The foundation also pledged a two-year cash contribution of no less than HK$910 million to CK Asset in 2021 and 2022 from the four holding companies that currently own the shares of those four European assets. CK Asset in turn is intending to fully distribute the cash as an additional dividend to its shareholders.
To alleviate the potential negative effect of dilution by expanding the total share base by about 9%, the company is proposing to buy back the same number of shares at the same price.
"Put it in a simple way, if this transaction is approved by shareholders, our share price will perform better. The rate of return for shareholders will be higher," said Victor Li at the same news conference Thursday.
Last year brought setbacks on the earnings front. Net profit for CK Asset was HK$16.33 billion and CK Hutchison was HK$29.14 billion, dropping by 44% and 27%, respectively, from the year before.
Besides all the benefits stressed by Victor and the company, the transaction appears to be a streamlining of the family empire.
The four European assets were all purchased when Li Ka-shing was still at the helm of the group. They were viewed as a diversification strategy to lessen the group's exposure in Hong Kong and mainland China. The playbook at the time was to get various players in the group to be involved, including the foundation, to disperse financial risks of sizable acquisitions.
But as risks have faded, these assets were ready to be brought over to the corporate side of the empire. In exchange, the foundation will increase its direct stake in the group's flagship CK Asset to 10.69% from the current 1.67%. This entails additional flow of dividend, which is calculated to be HK$600 million more based on a proposed level for 2020. The guaranteed cash contribution from the foundation to enhance CK Asset's dividend for the next two years will come back to benefit its own cash flow as well.

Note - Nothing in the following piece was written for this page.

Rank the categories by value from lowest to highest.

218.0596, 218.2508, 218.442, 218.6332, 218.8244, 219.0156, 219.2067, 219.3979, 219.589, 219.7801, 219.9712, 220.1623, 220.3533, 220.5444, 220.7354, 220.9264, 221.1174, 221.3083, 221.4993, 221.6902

The foundation, as the name represents, was established by Li Ka-shing in 1980, and it holds a special meaning for him. Even after stepping down from chairmanship of the two core group conglomerates in 2018, the nonagenarian remains active with the foundation, which he repeatedly refers to as "my third son" -- in addition to his two real ones, Victor and Richard Li Tzar-kai, the owner of PCCW and FWD Group.
The foundation has donated more than HK$27 billion to charities with a focus on education and medicine, according to its website. That includes the establishment of Shantou University in southern China in 1981, and financial support for research given to Jennifer Doudna and Michael Houghton, two Nobel laureates last year in chemistry and medicine, respectively.

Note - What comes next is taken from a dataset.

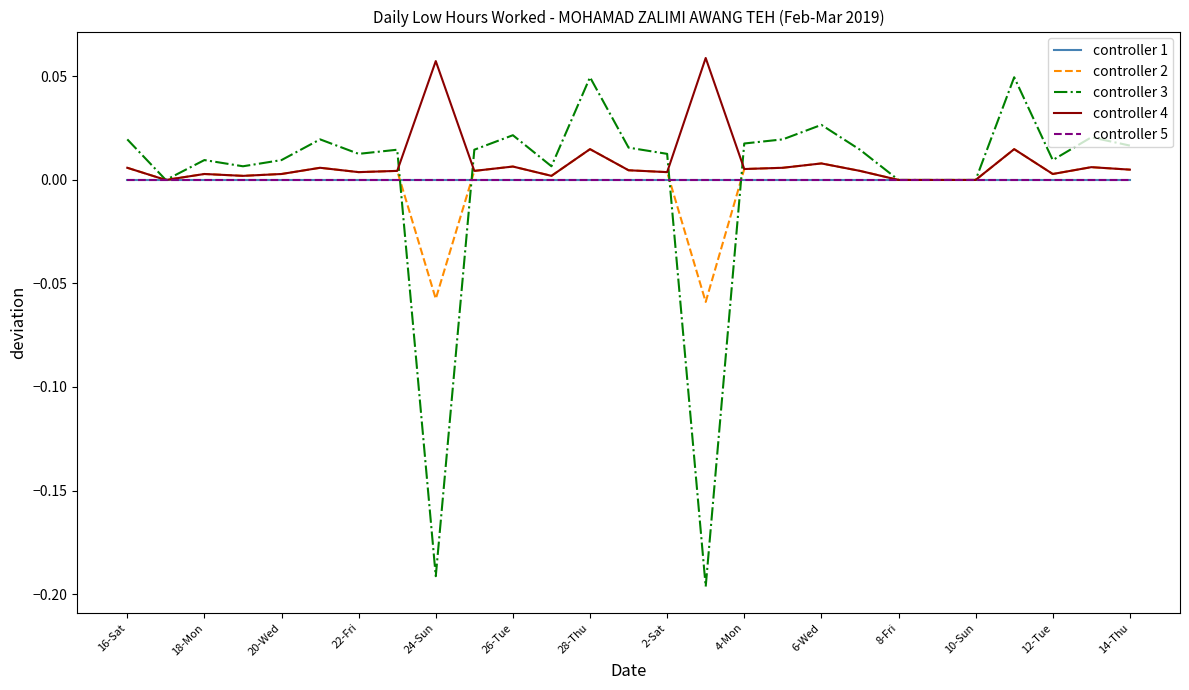

How many lines are shown in the chart?

5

Of course the transaction will enhance the grip on CK Asset by the Li family. The family's aggregate ownership, including the foundation, will increase to 45.03% from 36.0%.

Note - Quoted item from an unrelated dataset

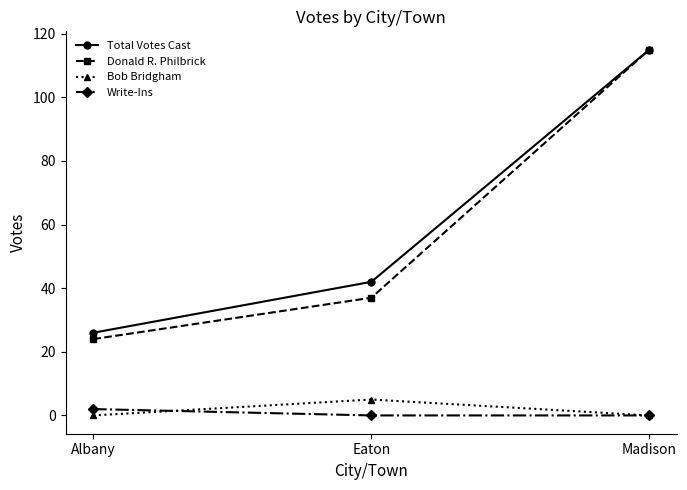

Which series changed the most between Eaton and Madison?

Donald R. Philbrick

The latest round of assets reshuffling involving the foundation was done under the watch of the founding father as he ages, and as the first son gradually consolidates his position in the empire. The foundation has not immediately responded to Nikkei Asia's request for comment from Li Ka-shing.
The company has described the transaction as auspicious because of the repetition of the number three in new shares to be issued. While that is true, the number three can also be seen as be unlucky because it sounds similar to another a word that that means "to separate" or "to disperse."